Reproduce exactly the line with "X107750000Y-111250000D03*" and the lines after it. Stop at the last line of the data and include nothing else.

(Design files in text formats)
--- --- ---

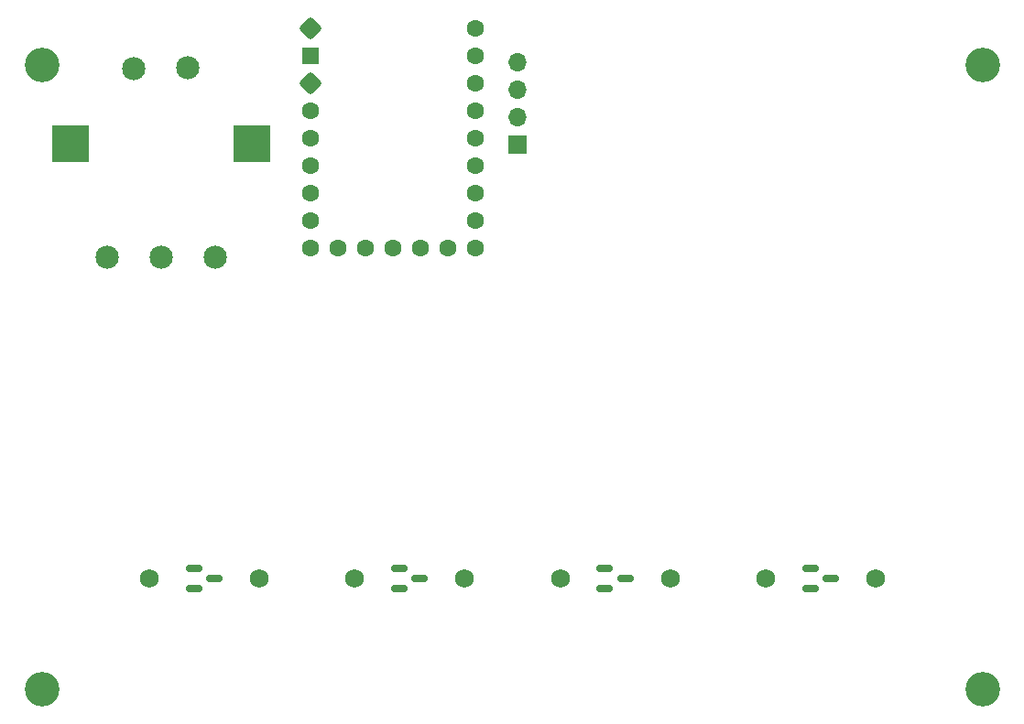
<source format=gbs>
G04 #@! TF.GenerationSoftware,KiCad,Pcbnew,8.0.1*
G04 #@! TF.CreationDate,2024-04-13T19:32:52-07:00*
G04 #@! TF.ProjectId,strellpad,73747265-6c6c-4706-9164-2e6b69636164,rev?*
G04 #@! TF.SameCoordinates,Original*
G04 #@! TF.FileFunction,Soldermask,Bot*
G04 #@! TF.FilePolarity,Negative*
%FSLAX46Y46*%
G04 Gerber Fmt 4.6, Leading zero omitted, Abs format (unit mm)*
G04 Created by KiCad (PCBNEW 8.0.1) date 2024-04-13 19:32:52*
%MOMM*%
%LPD*%
G01*
G04 APERTURE LIST*
G04 Aperture macros list*
%AMRoundRect*
0 Rectangle with rounded corners*
0 $1 Rounding radius*
0 $2 $3 $4 $5 $6 $7 $8 $9 X,Y pos of 4 corners*
0 Add a 4 corners polygon primitive as box body*
4,1,4,$2,$3,$4,$5,$6,$7,$8,$9,$2,$3,0*
0 Add four circle primitives for the rounded corners*
1,1,$1+$1,$2,$3*
1,1,$1+$1,$4,$5*
1,1,$1+$1,$6,$7*
1,1,$1+$1,$8,$9*
0 Add four rect primitives between the rounded corners*
20,1,$1+$1,$2,$3,$4,$5,0*
20,1,$1+$1,$4,$5,$6,$7,0*
20,1,$1+$1,$6,$7,$8,$9,0*
20,1,$1+$1,$8,$9,$2,$3,0*%
G04 Aperture macros list end*
%ADD10RoundRect,0.102000X-1.608000X-1.608000X1.608000X-1.608000X1.608000X1.608000X-1.608000X1.608000X0*%
%ADD11C,2.154000*%
%ADD12C,1.750000*%
%ADD13C,3.200000*%
%ADD14C,1.600000*%
%ADD15R,1.600000X1.600000*%
%ADD16RoundRect,0.300000X0.000000X-0.707107X0.707107X0.000000X0.000000X0.707107X-0.707107X0.000000X0*%
%ADD17R,1.700000X1.700000*%
%ADD18O,1.700000X1.700000*%
%ADD19RoundRect,0.150000X-0.587500X-0.150000X0.587500X-0.150000X0.587500X0.150000X-0.587500X0.150000X0*%
G04 APERTURE END LIST*
D10*
X94350000Y-100750000D03*
X111150000Y-100750000D03*
D11*
X97750000Y-111250000D03*
X102750000Y-111250000D03*
X107750000Y-111250000D03*
X100250000Y-93850000D03*
X105250000Y-93750000D03*
D12*
X101630000Y-141000000D03*
X111790000Y-141000000D03*
D13*
X178710000Y-93500000D03*
D12*
X120630000Y-141000000D03*
X130790000Y-141000000D03*
X139630000Y-141000000D03*
X149790000Y-141000000D03*
X158630000Y-141000000D03*
X168790000Y-141000000D03*
D14*
X131830000Y-90090000D03*
X131830000Y-92630000D03*
X131830000Y-95170000D03*
X131830000Y-97710000D03*
X131830000Y-100250000D03*
X131830000Y-102790000D03*
X131830000Y-105330000D03*
X131830000Y-107870000D03*
X131830000Y-110410000D03*
X129290000Y-110410000D03*
X126750000Y-110410000D03*
X124210000Y-110410000D03*
X121670000Y-110410000D03*
X119130000Y-110410000D03*
X116590000Y-110410000D03*
X116590000Y-107870000D03*
X116590000Y-105330000D03*
X116590000Y-102790000D03*
X116590000Y-100250000D03*
X116590000Y-97710000D03*
D15*
X116590000Y-92630000D03*
D16*
X116590000Y-95170000D03*
X116590000Y-90090000D03*
D17*
X135710000Y-100810000D03*
D18*
X135710000Y-98270000D03*
X135710000Y-95730000D03*
X135710000Y-93190000D03*
D13*
X178710000Y-151250000D03*
X91710000Y-93500000D03*
X91710000Y-151250000D03*
D19*
X124772500Y-141950000D03*
X124772500Y-140050000D03*
X126647500Y-141000000D03*
X105772500Y-141950000D03*
X105772500Y-140050000D03*
X107647500Y-141000000D03*
X143772500Y-141950000D03*
X143772500Y-140050000D03*
X145647500Y-141000000D03*
X162772500Y-141950000D03*
X162772500Y-140050000D03*
X164647500Y-141000000D03*
M02*

</source>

--- --- ---

§ **RESPONSE TO THE EXERCISE**
X107750000Y-111250000D03*
X100250000Y-93850000D03*
X105250000Y-93750000D03*
D12*
X101630000Y-141000000D03*
X111790000Y-141000000D03*
D13*
X178710000Y-93500000D03*
D12*
X120630000Y-141000000D03*
X130790000Y-141000000D03*
X139630000Y-141000000D03*
X149790000Y-141000000D03*
X158630000Y-141000000D03*
X168790000Y-141000000D03*
D14*
X131830000Y-90090000D03*
X131830000Y-92630000D03*
X131830000Y-95170000D03*
X131830000Y-97710000D03*
X131830000Y-100250000D03*
X131830000Y-102790000D03*
X131830000Y-105330000D03*
X131830000Y-107870000D03*
X131830000Y-110410000D03*
X129290000Y-110410000D03*
X126750000Y-110410000D03*
X124210000Y-110410000D03*
X121670000Y-110410000D03*
X119130000Y-110410000D03*
X116590000Y-110410000D03*
X116590000Y-107870000D03*
X116590000Y-105330000D03*
X116590000Y-102790000D03*
X116590000Y-100250000D03*
X116590000Y-97710000D03*
D15*
X116590000Y-92630000D03*
D16*
X116590000Y-95170000D03*
X116590000Y-90090000D03*
D17*
X135710000Y-100810000D03*
D18*
X135710000Y-98270000D03*
X135710000Y-95730000D03*
X135710000Y-93190000D03*
D13*
X178710000Y-151250000D03*
X91710000Y-93500000D03*
X91710000Y-151250000D03*
D19*
X124772500Y-141950000D03*
X124772500Y-140050000D03*
X126647500Y-141000000D03*
X105772500Y-141950000D03*
X105772500Y-140050000D03*
X107647500Y-141000000D03*
X143772500Y-141950000D03*
X143772500Y-140050000D03*
X145647500Y-141000000D03*
X162772500Y-141950000D03*
X162772500Y-140050000D03*
X164647500Y-141000000D03*
M02*

</source>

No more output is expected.